Saturday stuff
*Snow in Braintree on Oct. 29. And people ask how I can put up with the clouds in Seattle.
*OK, someone is going to have to explain to me why, exactly, Theo Epstein has earned anything less than Brian Cashman money. Last I checked, he was the first general manager in the century-plus history of the Boston Red Sox to take the team to the playoffs three years in a row, and, well, there's the little manner of WINNING THE WORLD SERIES on his resume. He hasn't been perfect, of course -- I still want to bang my head off the wall when I think about the Sox letting Orlando Cabrera go and replacing him with Edgar Renteria -- but for each move like that there's been about a half-dozen masterstrokes like plucking David Ortiz off the scrap heap. The Red Sox are obsessed with competing with the Yankees in everything from on-the-field competition to television revenue. The Yanks, for the most part, treat their employees right monetarily. They certainly don't start off by leaking insulting opening offers into the press. If the Sox are serious about being the second superpower over the long haul in the game, they should stop acting like the Kansas City Royals when it comes to taking care of their own.
*Sat up in section 328 for the Bruins-Toronto game on Thursday. Good times. It was nice to see, about a dozen games into the season, that the Bruins finally got the memo that the rules have changed and they no longer need to play dump-and-chase on offense.
I don't know about the rest of you, but attending Bruins game for the past decade or so has been a perversely entertaining pastime, an experience unlike following any other team in the area, where I'll attend with friends, sit in the upper deck, and we'll basically act like those two old guys in the Muppets who sit up in the balcony mock the show and just make fun of the Bruins and their cheapness, then act presently surprised if they win. Typical line came from my friend Greg after Bill Guerin left town. That was the year they added the message board that runs the perimeter of the base of the balcony: "I bet the Bruins decided, 'we can sign Guerin, or we can get one of those color scoreboards that go all the way around the building!'" That sort of thing.

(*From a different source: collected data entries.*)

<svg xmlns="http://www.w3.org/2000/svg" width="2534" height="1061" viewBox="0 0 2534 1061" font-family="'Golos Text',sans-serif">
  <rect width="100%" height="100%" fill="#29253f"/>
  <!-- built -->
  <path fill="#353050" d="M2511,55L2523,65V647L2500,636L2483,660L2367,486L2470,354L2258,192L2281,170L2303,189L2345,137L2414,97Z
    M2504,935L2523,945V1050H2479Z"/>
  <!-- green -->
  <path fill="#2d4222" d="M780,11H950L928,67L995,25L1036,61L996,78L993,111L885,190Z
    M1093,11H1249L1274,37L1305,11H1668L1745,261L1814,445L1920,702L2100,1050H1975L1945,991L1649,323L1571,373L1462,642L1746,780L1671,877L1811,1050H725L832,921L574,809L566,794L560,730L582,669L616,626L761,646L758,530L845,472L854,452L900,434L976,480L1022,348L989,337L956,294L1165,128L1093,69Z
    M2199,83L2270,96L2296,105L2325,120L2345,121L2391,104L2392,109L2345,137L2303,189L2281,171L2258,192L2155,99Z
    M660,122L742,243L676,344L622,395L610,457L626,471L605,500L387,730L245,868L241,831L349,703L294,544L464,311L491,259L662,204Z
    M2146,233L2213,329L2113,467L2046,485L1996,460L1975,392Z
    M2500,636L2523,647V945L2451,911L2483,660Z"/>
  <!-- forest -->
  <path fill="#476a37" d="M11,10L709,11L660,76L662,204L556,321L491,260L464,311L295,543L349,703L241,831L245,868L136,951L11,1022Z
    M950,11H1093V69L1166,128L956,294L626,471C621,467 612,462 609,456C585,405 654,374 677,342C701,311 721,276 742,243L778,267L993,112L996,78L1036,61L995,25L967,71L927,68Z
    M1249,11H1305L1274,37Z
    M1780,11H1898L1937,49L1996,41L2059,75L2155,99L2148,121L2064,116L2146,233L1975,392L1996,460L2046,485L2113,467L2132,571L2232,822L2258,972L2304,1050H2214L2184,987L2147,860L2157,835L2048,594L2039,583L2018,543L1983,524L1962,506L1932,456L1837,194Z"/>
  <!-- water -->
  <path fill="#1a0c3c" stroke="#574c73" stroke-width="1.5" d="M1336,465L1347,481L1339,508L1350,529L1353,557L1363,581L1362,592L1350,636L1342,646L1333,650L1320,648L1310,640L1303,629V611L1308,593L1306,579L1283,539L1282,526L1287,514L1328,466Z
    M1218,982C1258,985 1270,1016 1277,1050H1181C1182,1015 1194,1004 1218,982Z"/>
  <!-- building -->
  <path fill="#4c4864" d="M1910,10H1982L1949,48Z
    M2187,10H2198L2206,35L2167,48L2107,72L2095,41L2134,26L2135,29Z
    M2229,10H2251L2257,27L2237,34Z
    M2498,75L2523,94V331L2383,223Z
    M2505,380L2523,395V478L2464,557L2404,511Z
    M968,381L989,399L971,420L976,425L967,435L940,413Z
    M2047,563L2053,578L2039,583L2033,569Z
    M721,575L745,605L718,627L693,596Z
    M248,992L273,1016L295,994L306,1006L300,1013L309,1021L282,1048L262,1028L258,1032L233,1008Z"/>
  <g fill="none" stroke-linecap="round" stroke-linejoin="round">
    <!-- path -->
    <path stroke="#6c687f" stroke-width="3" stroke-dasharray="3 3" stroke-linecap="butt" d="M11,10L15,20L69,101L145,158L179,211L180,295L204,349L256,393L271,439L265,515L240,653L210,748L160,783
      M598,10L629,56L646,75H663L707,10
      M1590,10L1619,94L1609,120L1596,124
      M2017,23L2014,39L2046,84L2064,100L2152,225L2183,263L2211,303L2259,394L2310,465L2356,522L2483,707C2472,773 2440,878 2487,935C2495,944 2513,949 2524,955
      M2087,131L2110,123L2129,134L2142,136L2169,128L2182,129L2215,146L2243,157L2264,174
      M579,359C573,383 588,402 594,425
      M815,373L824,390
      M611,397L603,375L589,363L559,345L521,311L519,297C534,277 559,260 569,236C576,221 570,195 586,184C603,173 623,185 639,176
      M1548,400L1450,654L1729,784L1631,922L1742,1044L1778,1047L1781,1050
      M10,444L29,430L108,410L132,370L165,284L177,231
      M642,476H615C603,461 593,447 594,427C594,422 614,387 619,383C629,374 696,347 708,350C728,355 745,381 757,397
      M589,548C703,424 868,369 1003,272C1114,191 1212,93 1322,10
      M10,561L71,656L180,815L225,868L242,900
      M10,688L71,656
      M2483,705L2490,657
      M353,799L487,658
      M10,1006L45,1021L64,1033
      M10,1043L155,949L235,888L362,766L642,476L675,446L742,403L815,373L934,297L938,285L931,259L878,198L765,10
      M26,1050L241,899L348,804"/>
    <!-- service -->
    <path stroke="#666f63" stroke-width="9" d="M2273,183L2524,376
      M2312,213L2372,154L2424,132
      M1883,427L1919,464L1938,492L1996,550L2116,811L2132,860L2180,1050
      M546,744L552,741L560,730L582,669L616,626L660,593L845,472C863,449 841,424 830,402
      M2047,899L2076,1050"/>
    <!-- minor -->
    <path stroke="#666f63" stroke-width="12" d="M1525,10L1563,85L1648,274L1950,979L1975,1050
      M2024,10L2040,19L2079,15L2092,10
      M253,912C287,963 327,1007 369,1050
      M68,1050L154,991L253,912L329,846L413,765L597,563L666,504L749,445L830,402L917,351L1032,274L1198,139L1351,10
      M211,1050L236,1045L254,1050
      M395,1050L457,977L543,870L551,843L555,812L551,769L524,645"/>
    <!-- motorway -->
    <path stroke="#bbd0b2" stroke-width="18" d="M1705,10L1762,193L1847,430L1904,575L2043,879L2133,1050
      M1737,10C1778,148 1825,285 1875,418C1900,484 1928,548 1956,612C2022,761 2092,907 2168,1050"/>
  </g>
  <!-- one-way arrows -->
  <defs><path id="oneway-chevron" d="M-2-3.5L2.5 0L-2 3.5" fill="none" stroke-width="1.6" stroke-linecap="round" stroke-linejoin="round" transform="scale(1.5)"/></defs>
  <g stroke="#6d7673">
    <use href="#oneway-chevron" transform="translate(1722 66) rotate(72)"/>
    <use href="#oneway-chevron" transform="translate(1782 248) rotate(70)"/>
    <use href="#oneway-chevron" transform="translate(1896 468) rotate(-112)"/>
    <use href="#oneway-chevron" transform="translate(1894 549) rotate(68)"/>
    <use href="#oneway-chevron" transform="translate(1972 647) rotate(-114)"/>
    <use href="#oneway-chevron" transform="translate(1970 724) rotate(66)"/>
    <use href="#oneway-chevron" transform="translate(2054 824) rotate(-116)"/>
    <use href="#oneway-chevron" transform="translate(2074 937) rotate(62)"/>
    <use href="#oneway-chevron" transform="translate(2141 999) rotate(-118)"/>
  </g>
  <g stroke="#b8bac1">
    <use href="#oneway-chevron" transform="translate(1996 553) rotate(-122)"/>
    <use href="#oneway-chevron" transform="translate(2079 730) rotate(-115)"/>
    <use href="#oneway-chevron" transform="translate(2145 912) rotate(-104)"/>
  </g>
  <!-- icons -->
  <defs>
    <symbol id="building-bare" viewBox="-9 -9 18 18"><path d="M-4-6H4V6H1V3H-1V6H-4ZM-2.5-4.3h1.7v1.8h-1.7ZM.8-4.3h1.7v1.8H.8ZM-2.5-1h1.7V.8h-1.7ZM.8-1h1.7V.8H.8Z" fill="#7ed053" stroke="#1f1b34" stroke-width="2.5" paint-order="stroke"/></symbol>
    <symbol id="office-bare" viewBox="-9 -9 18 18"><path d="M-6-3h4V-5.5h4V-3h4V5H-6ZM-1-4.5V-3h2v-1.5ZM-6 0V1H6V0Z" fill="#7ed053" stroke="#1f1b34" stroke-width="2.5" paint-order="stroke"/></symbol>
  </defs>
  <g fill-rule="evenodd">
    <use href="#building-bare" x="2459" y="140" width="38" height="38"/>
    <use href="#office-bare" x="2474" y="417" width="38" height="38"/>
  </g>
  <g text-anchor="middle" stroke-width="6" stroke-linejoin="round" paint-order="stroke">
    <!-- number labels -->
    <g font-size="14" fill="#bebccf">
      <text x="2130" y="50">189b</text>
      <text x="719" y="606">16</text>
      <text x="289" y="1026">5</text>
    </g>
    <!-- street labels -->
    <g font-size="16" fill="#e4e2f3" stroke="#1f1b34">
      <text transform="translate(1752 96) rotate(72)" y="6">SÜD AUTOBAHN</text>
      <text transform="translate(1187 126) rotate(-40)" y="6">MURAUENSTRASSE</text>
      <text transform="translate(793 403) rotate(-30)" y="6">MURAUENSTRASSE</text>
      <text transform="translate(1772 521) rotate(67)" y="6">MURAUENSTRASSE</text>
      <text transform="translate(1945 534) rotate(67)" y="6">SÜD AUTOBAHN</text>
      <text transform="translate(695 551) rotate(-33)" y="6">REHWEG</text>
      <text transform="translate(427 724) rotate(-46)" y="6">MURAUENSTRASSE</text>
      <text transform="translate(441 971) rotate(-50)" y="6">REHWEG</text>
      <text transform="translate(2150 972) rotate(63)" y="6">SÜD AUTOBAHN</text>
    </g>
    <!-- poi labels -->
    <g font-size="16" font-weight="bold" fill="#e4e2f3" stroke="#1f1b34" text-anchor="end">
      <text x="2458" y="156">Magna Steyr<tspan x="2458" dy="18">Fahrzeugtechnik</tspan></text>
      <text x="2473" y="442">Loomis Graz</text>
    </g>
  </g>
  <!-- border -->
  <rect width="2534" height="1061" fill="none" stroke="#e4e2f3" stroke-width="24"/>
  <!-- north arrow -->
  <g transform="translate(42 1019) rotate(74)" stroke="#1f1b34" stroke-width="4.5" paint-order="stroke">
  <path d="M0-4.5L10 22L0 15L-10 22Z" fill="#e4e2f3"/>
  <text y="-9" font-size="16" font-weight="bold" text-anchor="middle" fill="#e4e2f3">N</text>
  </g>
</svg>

Anyway, the Bruins didn't give us much of a chance for such snark Thursday, and goalie Hannu Toivonen was a pleasant surprise, but I still don't see anything in this team that would indicate they're going to be anything better than the first-round stinkers that have marked the Joe Thornton captaincy.
*Not much to say about the World Series other than, obviously, the best team in baseball from wire-to-wire won. I'd hate to be in Cubs management this winter. Incidentally, that game in which Josh Beckett beat the Yankees in New York remains the last time a National League team won a World Series game. For some reason, that seems a whole lot longer than two years ago.